Queste donne rivoluzionarie, e non solo resistenti, per la società e per la cultura fascista avevano il doppio stigma perché combattevano contro il potere costituito e violavano l’ordine per eccellenza, quello degli obblighi femminili tradizionali di buona moglie e buona madre e, quindi, avrebbero potuto violare qualsiasi ordine.
Le donne resistenti hanno sofferto anche la lacerazione del senso di colpa rispetto agli affetti, il sentimento di estraneità ed estraneazione rispetto ad un mondo che prometteva libertà, dignità e giustizia anche per le donne e che, invece, dopo la guerra le aveva ricacciate dentro le gabbie stereotipate dei ruoli sociali e familiari.
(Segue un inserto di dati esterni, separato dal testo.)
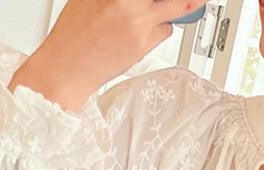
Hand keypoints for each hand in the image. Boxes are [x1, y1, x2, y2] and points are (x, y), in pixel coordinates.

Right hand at [8, 0, 206, 111]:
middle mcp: (126, 2)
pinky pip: (165, 31)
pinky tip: (145, 31)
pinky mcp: (143, 44)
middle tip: (195, 0)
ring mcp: (137, 22)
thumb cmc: (75, 33)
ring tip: (157, 12)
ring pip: (176, 8)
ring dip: (173, 8)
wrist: (68, 68)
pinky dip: (161, 28)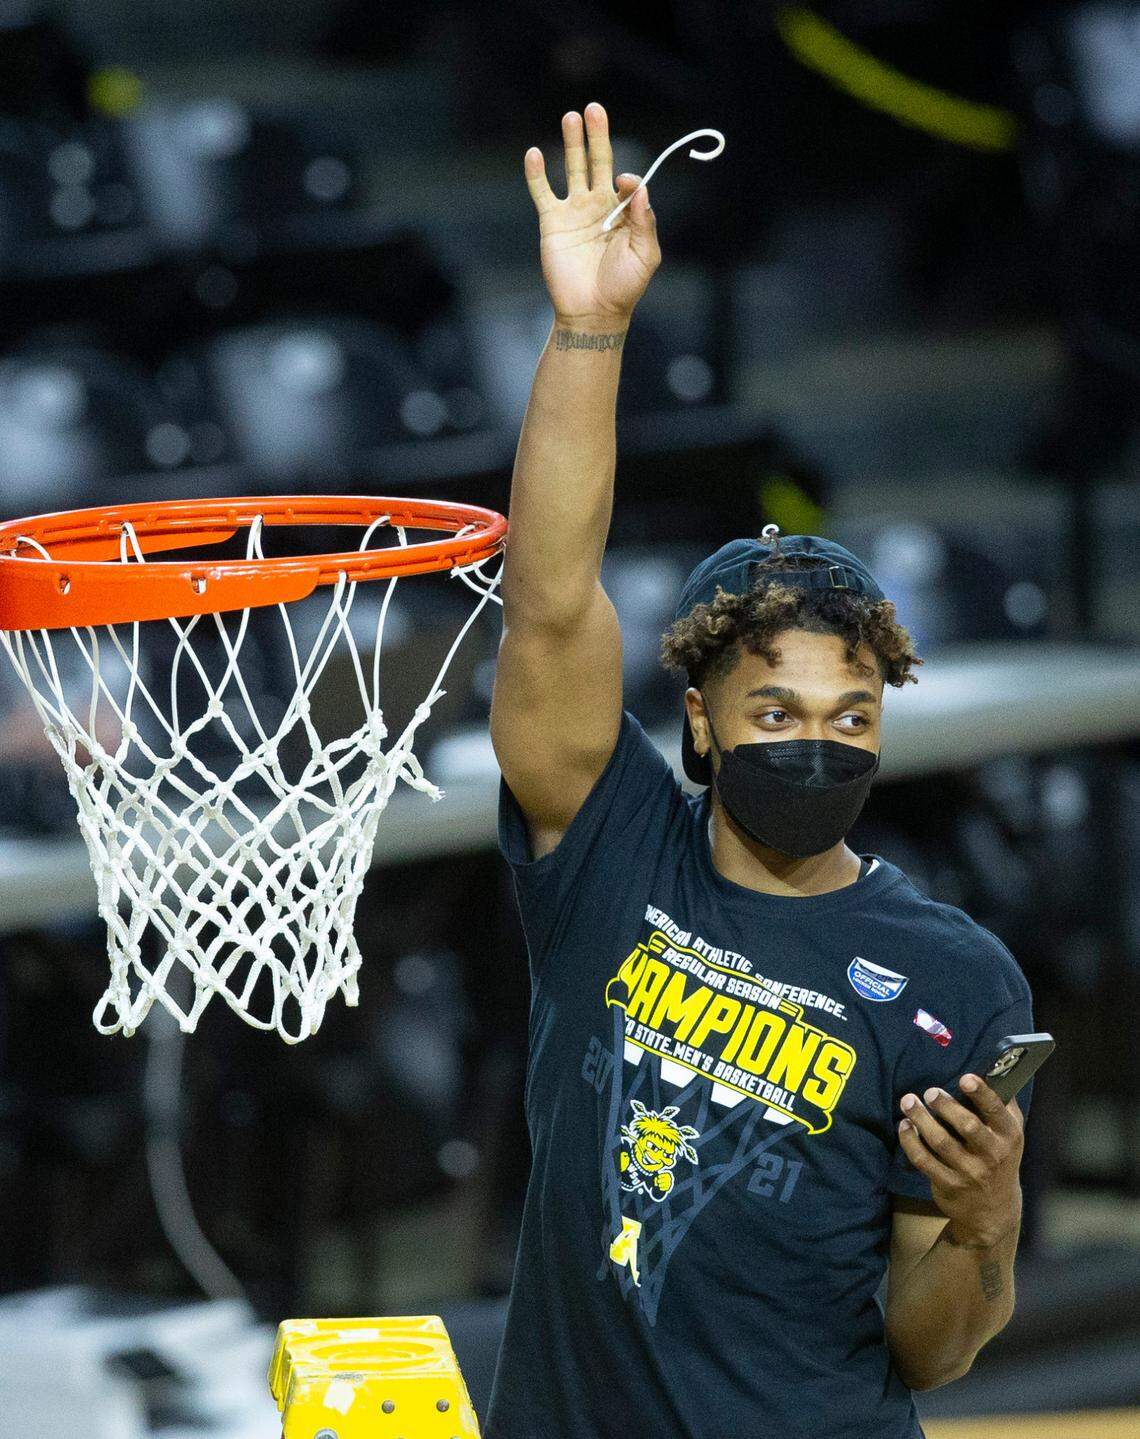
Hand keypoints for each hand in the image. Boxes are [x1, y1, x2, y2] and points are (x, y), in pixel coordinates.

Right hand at [524, 102, 660, 323]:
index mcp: (623, 213)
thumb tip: (638, 186)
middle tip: (594, 109)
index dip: (627, 178)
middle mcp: (599, 206)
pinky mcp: (552, 223)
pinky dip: (537, 174)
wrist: (593, 312)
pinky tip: (535, 153)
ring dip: (572, 143)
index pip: (625, 181)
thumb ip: (644, 221)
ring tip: (571, 117)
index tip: (623, 184)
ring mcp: (574, 212)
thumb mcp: (645, 255)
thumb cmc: (623, 288)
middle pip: (598, 162)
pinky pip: (543, 193)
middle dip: (597, 136)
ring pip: (573, 169)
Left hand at [897, 1075, 1023, 1247]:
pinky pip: (924, 1161)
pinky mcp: (949, 1185)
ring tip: (908, 1102)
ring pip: (941, 1142)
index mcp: (1008, 1137)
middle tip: (929, 1092)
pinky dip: (910, 1142)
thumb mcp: (1010, 1136)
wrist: (994, 1211)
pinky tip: (904, 1126)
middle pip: (968, 1126)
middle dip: (946, 1106)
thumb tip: (995, 1071)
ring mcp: (970, 1173)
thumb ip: (1004, 1106)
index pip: (997, 1112)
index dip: (982, 1094)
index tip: (965, 1078)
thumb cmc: (1000, 1160)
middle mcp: (992, 1155)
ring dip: (921, 1119)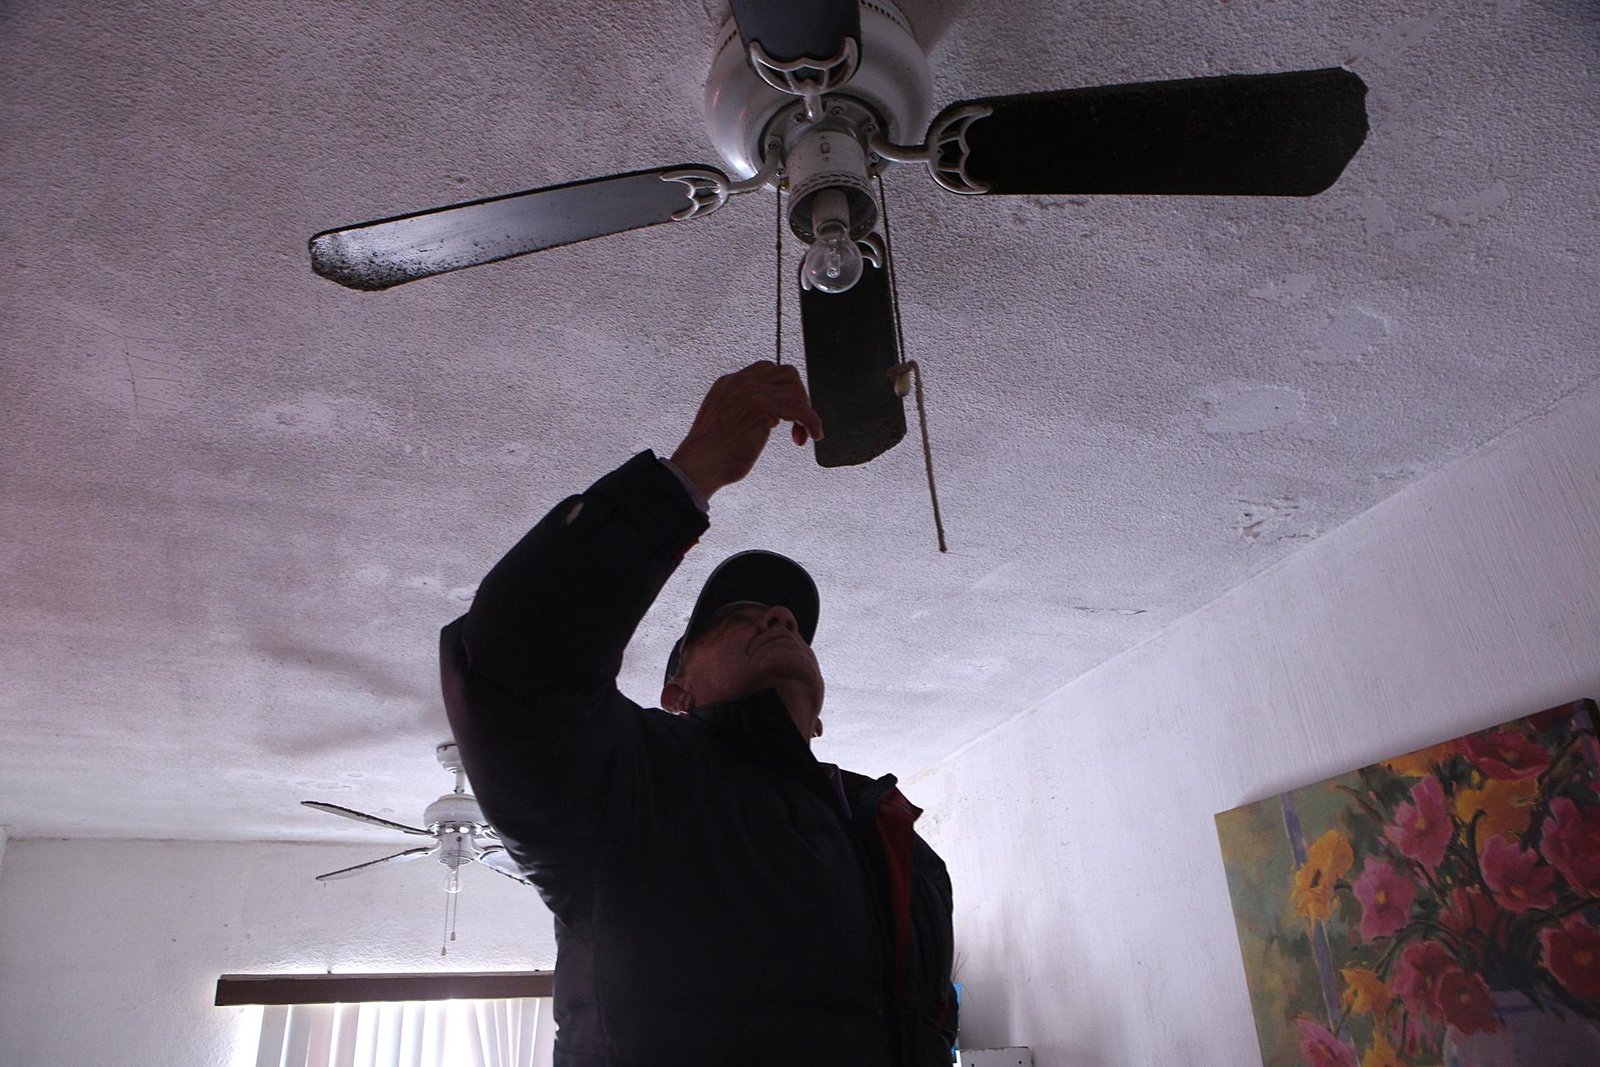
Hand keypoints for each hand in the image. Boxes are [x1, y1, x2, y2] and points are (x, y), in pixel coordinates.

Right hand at [670, 362, 823, 498]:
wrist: (698, 466)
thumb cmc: (712, 455)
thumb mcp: (727, 422)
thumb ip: (745, 411)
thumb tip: (772, 417)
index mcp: (729, 383)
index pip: (767, 370)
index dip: (783, 390)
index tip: (787, 414)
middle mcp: (739, 381)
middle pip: (786, 373)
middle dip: (799, 397)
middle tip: (798, 422)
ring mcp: (750, 392)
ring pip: (795, 389)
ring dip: (805, 412)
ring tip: (802, 433)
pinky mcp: (761, 407)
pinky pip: (799, 408)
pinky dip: (811, 421)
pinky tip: (812, 435)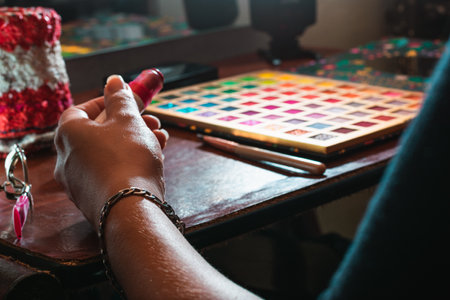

La loro Resistenza, spesso priva di compiacimenti e medaglie, orfana dell’unica iconografia unanimemente riconosciuta del fucile e della montagna, troppo spesso è stata svalutata.
Eppure avevano corso rischi ogni giorno, come i loro compagni di strada, ma per loro se ne aggiungeva uno ulteriore, quello che resta indelebilmente inciso nel corpo e nell’animo di una donna e per questo il più taciuto: lo stupro.
Teresa Mattei venne violentata da cinque nazisti delle SS. Riuscì a rivelarlo solo nel 1997, a 50 anni da quell’orrore. Ancora una volta la vergogna delle donne di parlarne, eppure era stata una resistenza al nemico che avrebbe dovuto essere onorata. Era avvenuta senza armi, questo forse la rendeva meno eroica?

Gli storici hanno scritto che le donne hanno contribuito alla Resistenza, non che l’hanno fatta; che hanno avuto compiti ausiliari, non che ne sono state protagoniste.
Attenzione al peso grave delle parole e al ridimensionamento che esprimono perché rischia di restituirci una Resistenza dimidiata e impoverita.

Le resistenti avevano scelto la Resistenza per uscire da umiliazione e sudditanza sia come cittadine italiane ed europee, sia come donne, ma una volta finita la guerra il più grande tradimento che avevano trovato era stata la disillusione di non essere pienamente riconosciute, talvolta persino dimenticate.

A questa disillusione appartiene la discussione all’Assemblea costituente in cui tutti i partiti, da destra a sinistra, eccetto le donne Costituenti e altre rare eccezioni, avevano sostenuto, con diversi gradi di misoginia, l’inadeguatezza delle donne ad indossare la toga e ad imbracciare le armi: escluse dalla giurisdizione e dall’esercito. E questo in spregio all’art. 3 della Costituzione. Si dovranno aspettare decenni per ripristinare il principio di uguaglianza, scritto con il sangue di uomini e donne, di partigiani e partigiane.

Questa terra ha pianto le stragi dei fascisti a Montemaggio, Monticchiello, Rigosecco e Scalvaia, come ha pianto i morti uccisi dei nazisti a Molli e Tegoia, ma questa terra ci ha donato la sua partigiana Chicchi che, incinta senza essere sposata, contro stereotipi e pregiudizi, ha consegnato il 27 dicembre 1947 il testo della Costituzione nelle mani del Presidente della Repubblica Enrico de Nicola in quanto più giovane tra i Costituenti.
Grazie alle donne e agli uomini di Siena e della Toscana per averci regalato questo Paese libero e democratico, con la ricchezza dei suoi nomi femminili e maschili provenienti da tutte le parti del mondo.